The View from Institutional Capital

Industry leaders gathered yesterday in Dallas for NMHC’s 2013 Apartment Strategies/Finance Conference. The conference kicked off with a panel discussion on exactly what institutional capital is looking for when it comes to apartments.

Dallas—Industry leaders gathered yesterday in Dallas for NMHC’s 2013 Apartment Strategies/Finance Conference. The program provided valuable insight into the financial and demographic drivers behind multifamily’s continued dominance in commercial real estate. The conference kicked off with a panel discussion on exactly what institutional capital is looking for when it comes to apartments.

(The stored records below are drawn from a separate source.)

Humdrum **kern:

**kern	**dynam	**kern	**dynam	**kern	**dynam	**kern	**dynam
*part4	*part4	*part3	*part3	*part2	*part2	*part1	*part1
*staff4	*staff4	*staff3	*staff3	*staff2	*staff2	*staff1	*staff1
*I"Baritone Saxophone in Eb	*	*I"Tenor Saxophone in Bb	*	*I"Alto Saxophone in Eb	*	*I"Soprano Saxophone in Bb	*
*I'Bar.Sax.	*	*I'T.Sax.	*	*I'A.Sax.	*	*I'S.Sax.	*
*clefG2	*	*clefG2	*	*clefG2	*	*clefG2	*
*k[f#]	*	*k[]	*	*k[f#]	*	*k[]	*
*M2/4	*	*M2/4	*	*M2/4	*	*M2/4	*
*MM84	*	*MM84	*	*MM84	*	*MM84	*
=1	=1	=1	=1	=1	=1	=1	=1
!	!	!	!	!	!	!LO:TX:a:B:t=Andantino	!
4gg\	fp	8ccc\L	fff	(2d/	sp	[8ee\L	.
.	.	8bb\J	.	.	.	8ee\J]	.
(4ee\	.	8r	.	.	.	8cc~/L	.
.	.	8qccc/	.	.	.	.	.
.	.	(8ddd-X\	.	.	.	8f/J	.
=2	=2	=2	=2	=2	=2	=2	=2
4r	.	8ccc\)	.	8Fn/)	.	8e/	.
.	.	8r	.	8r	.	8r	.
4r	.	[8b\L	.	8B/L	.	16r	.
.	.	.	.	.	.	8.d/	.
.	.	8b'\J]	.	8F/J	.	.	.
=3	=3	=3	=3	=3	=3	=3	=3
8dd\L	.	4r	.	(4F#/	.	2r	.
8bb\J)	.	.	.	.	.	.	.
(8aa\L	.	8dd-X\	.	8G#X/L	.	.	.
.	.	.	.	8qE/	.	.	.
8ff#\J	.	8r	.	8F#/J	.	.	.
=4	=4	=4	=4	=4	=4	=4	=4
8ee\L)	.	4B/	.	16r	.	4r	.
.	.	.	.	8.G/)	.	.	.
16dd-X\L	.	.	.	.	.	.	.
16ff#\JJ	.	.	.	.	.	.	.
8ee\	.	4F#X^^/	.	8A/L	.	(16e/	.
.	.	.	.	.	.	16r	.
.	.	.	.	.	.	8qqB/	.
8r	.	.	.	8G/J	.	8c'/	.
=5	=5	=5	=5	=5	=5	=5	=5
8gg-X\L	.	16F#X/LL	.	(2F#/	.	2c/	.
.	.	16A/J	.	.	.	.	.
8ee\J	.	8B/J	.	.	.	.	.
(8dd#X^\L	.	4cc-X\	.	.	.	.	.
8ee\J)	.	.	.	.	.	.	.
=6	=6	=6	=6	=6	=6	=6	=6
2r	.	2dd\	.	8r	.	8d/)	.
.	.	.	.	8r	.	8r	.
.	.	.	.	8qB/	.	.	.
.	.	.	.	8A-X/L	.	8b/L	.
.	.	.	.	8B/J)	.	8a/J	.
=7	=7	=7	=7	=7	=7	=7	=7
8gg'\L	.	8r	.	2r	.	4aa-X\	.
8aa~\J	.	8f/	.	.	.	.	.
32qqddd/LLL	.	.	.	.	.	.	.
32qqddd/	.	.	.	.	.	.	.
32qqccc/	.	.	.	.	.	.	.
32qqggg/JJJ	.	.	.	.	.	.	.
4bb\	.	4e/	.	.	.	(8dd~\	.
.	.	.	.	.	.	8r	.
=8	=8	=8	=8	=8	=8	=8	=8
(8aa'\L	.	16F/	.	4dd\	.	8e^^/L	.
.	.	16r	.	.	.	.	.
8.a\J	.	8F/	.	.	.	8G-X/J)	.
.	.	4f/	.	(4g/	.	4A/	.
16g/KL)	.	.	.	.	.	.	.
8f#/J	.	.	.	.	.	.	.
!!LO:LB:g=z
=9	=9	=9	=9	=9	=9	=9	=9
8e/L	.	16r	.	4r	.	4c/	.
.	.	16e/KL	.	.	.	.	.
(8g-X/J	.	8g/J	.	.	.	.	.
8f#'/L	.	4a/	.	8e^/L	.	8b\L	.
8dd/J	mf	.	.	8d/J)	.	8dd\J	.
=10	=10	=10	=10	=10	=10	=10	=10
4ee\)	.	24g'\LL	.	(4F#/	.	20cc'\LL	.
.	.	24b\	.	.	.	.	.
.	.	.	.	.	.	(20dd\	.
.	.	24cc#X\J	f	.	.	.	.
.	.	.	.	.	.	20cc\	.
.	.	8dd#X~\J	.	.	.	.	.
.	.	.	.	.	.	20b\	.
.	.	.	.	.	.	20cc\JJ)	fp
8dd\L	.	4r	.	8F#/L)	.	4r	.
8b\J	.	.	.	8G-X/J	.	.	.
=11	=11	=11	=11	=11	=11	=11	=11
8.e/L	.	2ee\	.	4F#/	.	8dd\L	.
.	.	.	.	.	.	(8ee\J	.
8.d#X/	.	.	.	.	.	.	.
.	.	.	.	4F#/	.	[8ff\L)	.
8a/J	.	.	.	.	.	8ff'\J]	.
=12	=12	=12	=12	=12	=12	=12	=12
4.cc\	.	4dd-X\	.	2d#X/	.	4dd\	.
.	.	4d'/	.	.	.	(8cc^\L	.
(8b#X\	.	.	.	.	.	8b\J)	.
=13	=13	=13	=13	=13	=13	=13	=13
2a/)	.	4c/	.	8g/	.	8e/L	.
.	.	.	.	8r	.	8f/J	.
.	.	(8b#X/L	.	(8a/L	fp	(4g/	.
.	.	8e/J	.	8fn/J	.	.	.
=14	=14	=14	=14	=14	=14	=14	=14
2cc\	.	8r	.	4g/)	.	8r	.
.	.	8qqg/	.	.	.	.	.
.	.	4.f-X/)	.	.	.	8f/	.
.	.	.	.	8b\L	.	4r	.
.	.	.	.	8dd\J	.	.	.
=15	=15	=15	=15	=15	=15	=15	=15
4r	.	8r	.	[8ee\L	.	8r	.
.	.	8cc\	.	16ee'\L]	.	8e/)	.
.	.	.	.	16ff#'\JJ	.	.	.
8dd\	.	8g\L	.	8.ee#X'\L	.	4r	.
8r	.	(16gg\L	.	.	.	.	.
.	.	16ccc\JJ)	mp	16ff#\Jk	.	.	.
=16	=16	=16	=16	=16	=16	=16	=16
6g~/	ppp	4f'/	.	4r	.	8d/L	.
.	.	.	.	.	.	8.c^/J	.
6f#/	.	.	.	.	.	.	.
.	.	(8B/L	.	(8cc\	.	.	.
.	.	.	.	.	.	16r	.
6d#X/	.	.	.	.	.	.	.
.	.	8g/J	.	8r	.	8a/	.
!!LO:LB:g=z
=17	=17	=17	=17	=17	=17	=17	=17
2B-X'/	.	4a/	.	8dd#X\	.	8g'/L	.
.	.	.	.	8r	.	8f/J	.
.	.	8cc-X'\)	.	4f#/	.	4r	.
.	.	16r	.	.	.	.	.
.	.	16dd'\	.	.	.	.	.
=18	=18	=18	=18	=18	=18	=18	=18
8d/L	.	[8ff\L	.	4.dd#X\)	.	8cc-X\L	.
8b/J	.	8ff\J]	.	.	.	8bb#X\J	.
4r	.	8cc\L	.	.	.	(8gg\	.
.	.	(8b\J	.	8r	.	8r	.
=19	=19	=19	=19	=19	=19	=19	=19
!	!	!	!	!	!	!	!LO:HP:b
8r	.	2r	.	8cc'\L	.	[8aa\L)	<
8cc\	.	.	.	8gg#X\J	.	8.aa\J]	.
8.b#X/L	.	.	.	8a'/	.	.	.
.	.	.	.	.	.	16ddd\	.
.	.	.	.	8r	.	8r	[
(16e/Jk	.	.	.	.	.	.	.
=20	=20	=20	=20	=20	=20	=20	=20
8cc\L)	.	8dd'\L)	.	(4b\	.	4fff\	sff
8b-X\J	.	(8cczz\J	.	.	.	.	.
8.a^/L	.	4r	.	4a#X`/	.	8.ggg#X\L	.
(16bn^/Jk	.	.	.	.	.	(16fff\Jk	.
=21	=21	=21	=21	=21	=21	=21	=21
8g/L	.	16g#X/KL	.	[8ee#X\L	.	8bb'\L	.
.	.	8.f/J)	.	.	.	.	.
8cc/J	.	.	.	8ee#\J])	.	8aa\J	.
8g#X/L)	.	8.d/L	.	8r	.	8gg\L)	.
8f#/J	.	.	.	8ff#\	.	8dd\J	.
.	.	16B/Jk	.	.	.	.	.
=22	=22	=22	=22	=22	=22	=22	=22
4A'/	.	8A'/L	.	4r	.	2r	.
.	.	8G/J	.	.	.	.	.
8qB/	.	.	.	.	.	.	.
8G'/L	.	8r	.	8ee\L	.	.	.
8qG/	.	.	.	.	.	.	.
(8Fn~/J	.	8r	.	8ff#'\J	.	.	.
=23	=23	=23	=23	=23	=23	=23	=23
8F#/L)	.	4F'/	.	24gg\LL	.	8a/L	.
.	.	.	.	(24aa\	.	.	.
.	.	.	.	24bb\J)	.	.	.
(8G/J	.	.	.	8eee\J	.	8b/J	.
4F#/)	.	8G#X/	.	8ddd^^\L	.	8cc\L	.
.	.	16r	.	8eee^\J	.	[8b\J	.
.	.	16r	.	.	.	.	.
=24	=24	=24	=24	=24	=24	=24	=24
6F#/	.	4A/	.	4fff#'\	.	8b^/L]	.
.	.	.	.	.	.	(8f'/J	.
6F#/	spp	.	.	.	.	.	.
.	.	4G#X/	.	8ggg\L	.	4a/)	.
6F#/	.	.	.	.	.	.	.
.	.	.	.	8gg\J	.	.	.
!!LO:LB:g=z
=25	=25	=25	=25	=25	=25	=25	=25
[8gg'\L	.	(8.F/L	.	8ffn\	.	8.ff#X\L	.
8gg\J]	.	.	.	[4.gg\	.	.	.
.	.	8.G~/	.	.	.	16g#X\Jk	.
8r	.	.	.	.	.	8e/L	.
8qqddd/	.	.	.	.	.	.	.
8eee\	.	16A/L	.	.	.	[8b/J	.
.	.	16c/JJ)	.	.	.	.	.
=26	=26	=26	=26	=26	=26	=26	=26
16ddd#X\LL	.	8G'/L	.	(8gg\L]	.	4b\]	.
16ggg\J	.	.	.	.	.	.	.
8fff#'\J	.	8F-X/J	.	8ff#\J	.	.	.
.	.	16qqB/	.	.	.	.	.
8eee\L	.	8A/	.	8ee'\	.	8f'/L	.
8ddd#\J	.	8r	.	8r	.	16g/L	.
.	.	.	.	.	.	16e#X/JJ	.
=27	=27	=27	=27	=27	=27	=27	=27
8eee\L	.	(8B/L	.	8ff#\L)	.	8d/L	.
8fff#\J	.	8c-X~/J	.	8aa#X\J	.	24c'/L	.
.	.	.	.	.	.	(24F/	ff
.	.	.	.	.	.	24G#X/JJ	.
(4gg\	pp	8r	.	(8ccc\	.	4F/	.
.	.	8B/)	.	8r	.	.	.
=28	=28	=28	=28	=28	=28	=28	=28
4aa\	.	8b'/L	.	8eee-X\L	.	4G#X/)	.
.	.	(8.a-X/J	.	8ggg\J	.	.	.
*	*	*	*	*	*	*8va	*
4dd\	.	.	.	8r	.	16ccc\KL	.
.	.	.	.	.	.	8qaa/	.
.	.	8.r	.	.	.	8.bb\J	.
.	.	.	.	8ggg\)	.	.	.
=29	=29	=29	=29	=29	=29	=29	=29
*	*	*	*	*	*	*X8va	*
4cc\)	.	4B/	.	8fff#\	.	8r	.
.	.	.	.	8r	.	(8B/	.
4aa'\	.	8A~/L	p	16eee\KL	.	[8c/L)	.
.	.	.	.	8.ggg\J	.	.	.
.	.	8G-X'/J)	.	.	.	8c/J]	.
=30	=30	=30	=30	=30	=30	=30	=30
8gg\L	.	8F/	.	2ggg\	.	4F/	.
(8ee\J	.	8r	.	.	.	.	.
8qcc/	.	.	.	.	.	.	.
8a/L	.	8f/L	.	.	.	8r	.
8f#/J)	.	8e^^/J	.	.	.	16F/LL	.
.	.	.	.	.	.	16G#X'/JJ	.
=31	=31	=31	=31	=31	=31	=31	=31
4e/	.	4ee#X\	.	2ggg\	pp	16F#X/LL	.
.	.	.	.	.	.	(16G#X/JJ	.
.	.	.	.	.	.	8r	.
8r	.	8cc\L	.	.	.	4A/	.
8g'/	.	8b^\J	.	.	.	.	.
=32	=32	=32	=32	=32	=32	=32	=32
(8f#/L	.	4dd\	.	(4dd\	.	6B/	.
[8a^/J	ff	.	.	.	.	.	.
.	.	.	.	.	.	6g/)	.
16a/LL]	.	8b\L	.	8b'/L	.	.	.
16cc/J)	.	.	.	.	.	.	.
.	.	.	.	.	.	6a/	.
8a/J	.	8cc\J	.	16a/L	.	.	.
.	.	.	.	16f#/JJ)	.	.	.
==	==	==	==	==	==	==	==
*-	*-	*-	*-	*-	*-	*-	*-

Left to right: Jeanette Rice (moderator), principal, Rice Consulting. Mike Gately, managing director, research group, Cornerstone Real Estate Advisers. Jack Kern, chief investment research officer, Continental Realty Advisors. Mike Sobolik, regional director of research, North America, INVESCO Real Estate.

Low long-term vacancy rates, strong rent growth over the last 10 years and a heightened demographic demand are three of the main drivers behind institutional hunger for apartments, says Michael Gately, managing director, research group, Cornerstone Real Estate Advisers.

“Apartments have recovered faster than other sectors. We continue to attract capital, and that reflects in current pricing, where core assets in major markets are bidding up more than they were pre-recession,” Gately says. “In some secondary markets we are seeing prices higher than replacement costs, which is a little bit concerning, though good news for sellers.”

Gately points out that the demand for apartments will only increase due to the unprecedented pullback in construction activity that occurred as a result of the recession. The supply constraint is only bolstered when you factor in the age of the national apartment stock, with 78 percent of units built prior to 1990, and two thirds built before 1980. New trends in urban living favor state-of-the-art assets, and chronically under-housed cities like New York, Boston and San Francisco (where 50 to 70 percent of the population rents) will have an easy time landing money for the newest Class A urban core products.

“There is always a premium for the newest and the best,” Gately says. “The obsolescence factor is something you can’t underestimate when you are on the leading wave.”

Though the market fundamentals remain more than solid for apartments, Gately adds that there are near term speed bumps in some markets that institutional capital is keeping an eye on. One example is the fact that the first wave of high-end high-rise development is already seeing some reluctance as rent growth slows down. (Check back with MHN Online tomorrow for data-driven coverage on the strongest and weakest apartment markets across the county.)

Mike Sobolik, regional director of research, North America at INVESCO Real Estate, adds that institutional investors are looking for—and are willing to pay for—a long term trophy hold. Long term demographic drivers certainly suggest that multifamily will be firing on all cylinders for some time.

“Institutional capital is looking at the industry on the long term, and they want the high quality core located assets,” Sobolik says. “But if you want the high-quality core located asset, you are going to pay up for it. That is what is driving the cap rates so low for the urban Class A assets.”

Sobolik points out that there are several factors contributing to demand over the next 10 years. New household growth is expected to increase by 15 million over the next decade, with 35 percent of that figure electing to rent. That’s 5.25 million new households in the rental market over the next 10 years. When it comes to young renters, in the pre-GSE period 27 percent of those between 20 and 34 years of age lived with their families. In 2011 that number was at 31 percent, a difference of 3 million people. As the job market continues to improve, some of these younger workers will move out into the apartment market, bringing up the demand closer to 6 million people over the next 10 years.

“But I believe this is a front-loaded demand story,” Sobolik adds. “Pent up demand is not going to take 10 years to see fruition. It is going to happen in the next three to five years.”

Jack Kern, chief investment research officer at Continental Realty Advisors, provided some insight into the locations and asset classes that institutional funds are looking for.

“To me there are three areas: downtown urban, inter-urban in the seven- to 10-mile range from CBDs and suburban. There is just such a shortage of high-quality urban core assets. On the inter-urban side, assets positioned near transportation and shopping hubs will continue to do relatively well. Unfortunately I have seen ultra-luxury buildings in suburban areas that just aren’t justified, as the people who would live in that sort of property want to be closer to the action.”

Kern proposes that owners and investors get familiar with real time mapping analytics to see how patterns vary from market to market, with changes in occupancy being the biggest indication for where opportunity exists. He adds that investors should look past the gateway markets for value, as pricing can be a bit more favorable.

“We want something that will work long term for the renter, which has been a good strategy for us, even in those Class B spaces in Orlando, Houston and Louisville.”

Gately agrees, and believes that capital is more readily flowing to secondary markets as institutional investors become more comfortable with the asset class and the demographics driving its strength.

“It is getting challenging to place core capital in the top tier, gateway markets,” Gately says. “Many of our clients are listening and relaxing with us. Sure they sign on for a strategy and they want some control. But before they give us parameters, I find more and more clients are relaxing and looking at the core-plus, value-add opportunities.”